Task statement: Search the records for lines that contain the word "from". Copy them all.

Segment Start: Dataset

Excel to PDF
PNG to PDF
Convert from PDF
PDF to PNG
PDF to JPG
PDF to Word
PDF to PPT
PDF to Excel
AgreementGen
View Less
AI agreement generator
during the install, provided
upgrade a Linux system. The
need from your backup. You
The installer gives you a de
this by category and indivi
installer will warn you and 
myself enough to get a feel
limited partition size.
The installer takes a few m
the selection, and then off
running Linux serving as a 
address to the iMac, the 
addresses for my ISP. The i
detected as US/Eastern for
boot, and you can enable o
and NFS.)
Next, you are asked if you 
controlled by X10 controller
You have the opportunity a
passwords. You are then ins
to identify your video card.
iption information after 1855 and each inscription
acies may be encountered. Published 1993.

Segment End: Dataset
Segment Start: Dataset

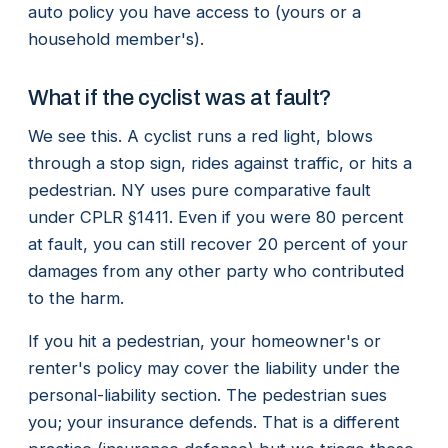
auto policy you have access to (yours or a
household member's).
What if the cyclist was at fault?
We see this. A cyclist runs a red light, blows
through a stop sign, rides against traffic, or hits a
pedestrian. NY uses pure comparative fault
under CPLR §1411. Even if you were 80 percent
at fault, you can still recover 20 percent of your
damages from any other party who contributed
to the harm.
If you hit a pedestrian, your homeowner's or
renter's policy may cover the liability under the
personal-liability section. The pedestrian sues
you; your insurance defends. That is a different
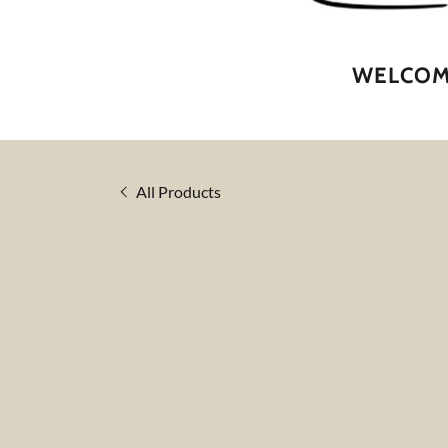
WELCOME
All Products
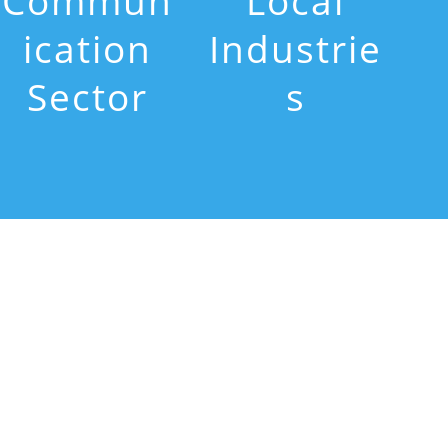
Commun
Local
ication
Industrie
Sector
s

Segment End: Dataset
Segment Start: Dataset

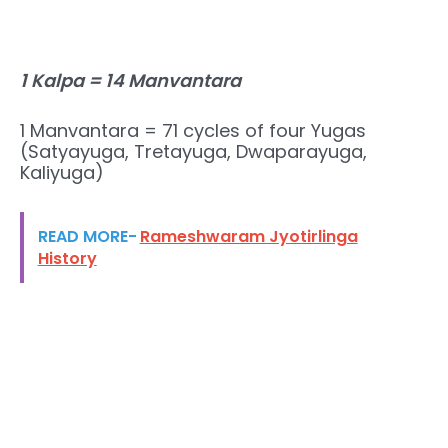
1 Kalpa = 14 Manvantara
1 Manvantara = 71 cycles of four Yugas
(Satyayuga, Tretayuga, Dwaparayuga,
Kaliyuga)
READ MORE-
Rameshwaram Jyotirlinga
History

Segment End: Dataset

Response box:
Convert from PDF
need from your backup. You
damages from any other party who contributed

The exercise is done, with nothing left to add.